Texte proposé:

= = =

Karine : Te transformer en papillon, c’est beau! Bouger, danser, est un exutoire magnifique!!

Ta pratique a toujours été mixte : picturale et performative. Ces deux aspects s’accompagnent et s’influencent. Avec la pandémie et l’arrêt des représentations et des rencontres en personne, ton travail de dessin a pris de l’ampleur. Tu as même fait une expo le printemps dernier à AXENÉO7 à Gatineau montrant exclusivement du travail pictural.

Qu’as-tu appris ou qu’est-ce que ça t’a donné d’approfondir cet aspect de ton travail? Et maintenant que les salles et les galeries sont ouvertes et que faire de la performance est à nouveau possible, comment vois-tu la suite? Ou sur quoi veux-tu mettre l’emphase à l’avenir? Et qu’est-ce qui va arriver à ce magnifique travail de dessin que tu as fait pendant deux ans?

Nadège : C’est plus comme 4 questions ça, non?

Karine : Hahaha! Non, c’est deux questions avec des pistes. Réponds comme tu le sens.

= = =

Extraits des items:
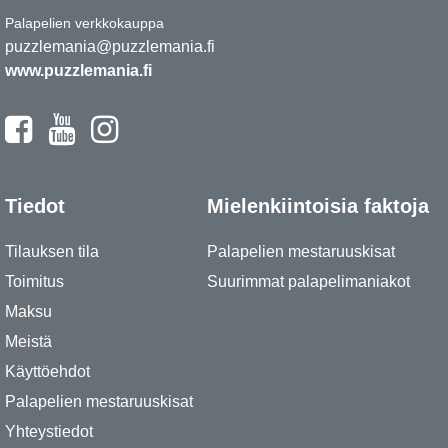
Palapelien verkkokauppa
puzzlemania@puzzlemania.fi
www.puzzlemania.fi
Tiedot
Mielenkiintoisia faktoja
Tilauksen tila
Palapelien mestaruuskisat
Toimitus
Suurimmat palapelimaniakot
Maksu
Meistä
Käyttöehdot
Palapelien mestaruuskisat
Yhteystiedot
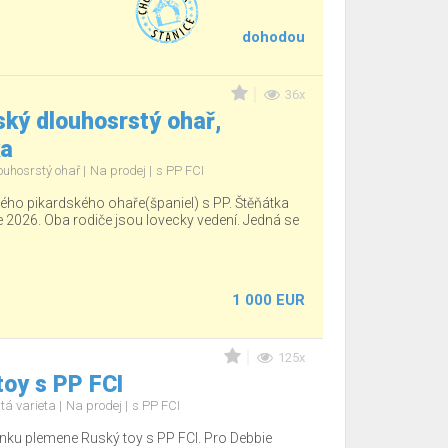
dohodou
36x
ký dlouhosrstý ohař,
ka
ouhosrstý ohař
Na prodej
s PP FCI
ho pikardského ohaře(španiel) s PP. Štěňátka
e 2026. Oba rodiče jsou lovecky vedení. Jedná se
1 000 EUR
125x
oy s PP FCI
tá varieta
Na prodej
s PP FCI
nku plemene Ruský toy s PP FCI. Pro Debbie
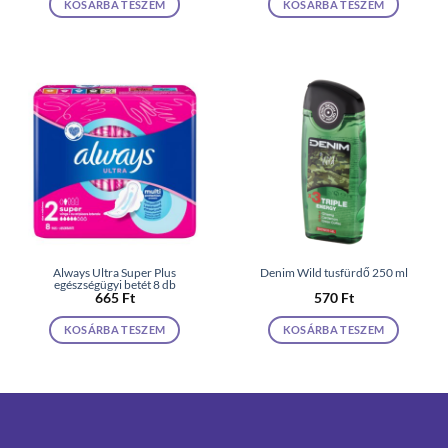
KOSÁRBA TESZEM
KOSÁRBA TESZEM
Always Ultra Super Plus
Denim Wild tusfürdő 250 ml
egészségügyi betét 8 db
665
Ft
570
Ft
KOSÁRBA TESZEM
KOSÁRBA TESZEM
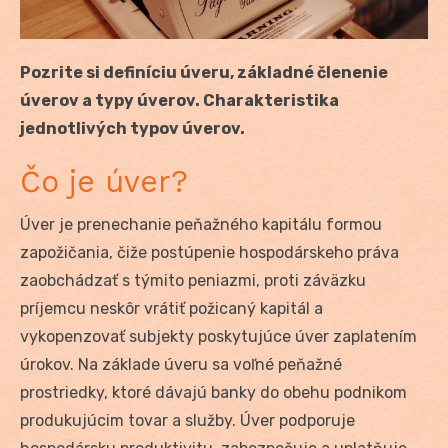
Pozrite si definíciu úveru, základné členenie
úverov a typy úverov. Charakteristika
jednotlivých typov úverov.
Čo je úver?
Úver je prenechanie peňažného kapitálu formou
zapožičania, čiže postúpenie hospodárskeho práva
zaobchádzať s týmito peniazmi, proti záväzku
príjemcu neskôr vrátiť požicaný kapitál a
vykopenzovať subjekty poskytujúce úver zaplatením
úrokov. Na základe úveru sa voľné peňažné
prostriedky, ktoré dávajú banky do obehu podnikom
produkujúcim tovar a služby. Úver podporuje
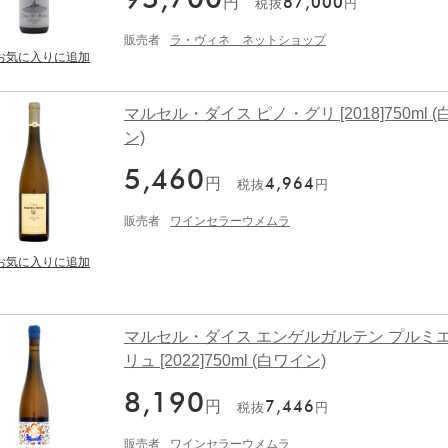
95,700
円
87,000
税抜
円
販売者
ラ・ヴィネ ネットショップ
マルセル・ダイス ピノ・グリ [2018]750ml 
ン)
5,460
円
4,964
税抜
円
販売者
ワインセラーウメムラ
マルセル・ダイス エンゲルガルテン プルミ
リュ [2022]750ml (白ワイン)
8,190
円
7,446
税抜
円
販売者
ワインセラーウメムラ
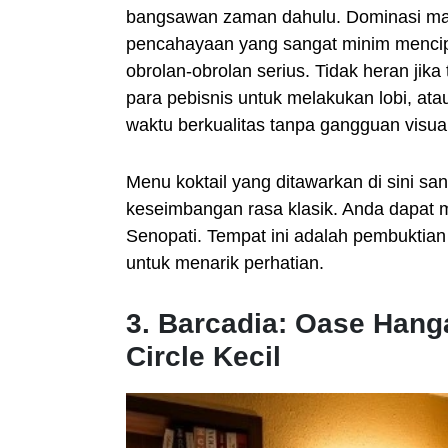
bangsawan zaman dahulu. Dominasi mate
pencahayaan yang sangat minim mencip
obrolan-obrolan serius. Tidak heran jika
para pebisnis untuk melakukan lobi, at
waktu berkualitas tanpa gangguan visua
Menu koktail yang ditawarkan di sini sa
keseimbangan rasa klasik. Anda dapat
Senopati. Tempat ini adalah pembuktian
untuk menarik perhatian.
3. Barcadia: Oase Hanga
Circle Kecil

= = =

Consigne:
Rédigez la suite de l'entretien entre Karine et Nadège sur la pratique artistique de Nadège, en reprenant juste après la dernière réplique.

Résultat attendu:
Nadège : Hmm… La première chose qui me vient à l’esprit c’est qu’au début de la pandémie, comme la plupart des gens, j’étais plutôt agitée et j’ai fait une performance qui a été vraiment significative pour moi (celle à laquelle tu pensais tantôt, Some Kind Of Game). Elle découlait directement de la perte de contrôle que je ressentais sur mes circonstances de vie et le rapport que j’entretenais jusque là avec ma pratique. Cette performance m’est venue spontanément et j’ai senti une libération, une coupure. Après, j’ai beaucoup réfléchi à l’impulsion qui m’a poussée à la faire et à la physicalité de ma proposition. À la vitalité qui m’habitait aussi et comment le mouvement de vibration dans lequel j’étais ne m’appartenait presque plus par moments. Je me suis demandé comment cultiver cette sensation davantage, comment me l’approprier et la reproduire dans mon travail autrement qu’avec mon corps en action. Le temps que j’ai passé en atelier ensuite, à travailler sur une production plus matérielle, était habité par ces questionnements et par le fort besoin d’utiliser cette énergie viscérale. J’avais la volonté de me décloisonner, de dépasser les attentes (celles des autres comme les miennes), de m’ancrer dans quelque chose d’autre sans censurer mes gestes… Essentiellement, comme pour d’autres personnes que je connais, la pandémie est arrivée à un moment où j’avais besoin de me retirer et de me rapprocher d’une autre version de moi, plus méditative peut-être…

Karine : D’une certaine façon, la pandémie aura été pour toi un arrêt forcé mais salutaire… Je ne sais pas si tu es comme ça mais moi parfois je pars dans une lancée et mon élan est tellement fort que j’ai de la difficulté à m’arrêter et à réfléchir à ce qui s’en vient. Je n’ai comme pas le choix de suivre la vague que j’ai moi-même provoqué. C’est super tant que l’énergie est là et que je ne m’étourdie pas trop. Mais parfois (souvent!), c’est essentiel de se poser, de réfléchir et de planifier, de voir venir les choses un peu. Je sens que le travail plus introspectif que tu as fait durant ces deux ans / deux ans et demi a ouvert tout un monde de possibilités que tu as envie de continuer à explorer.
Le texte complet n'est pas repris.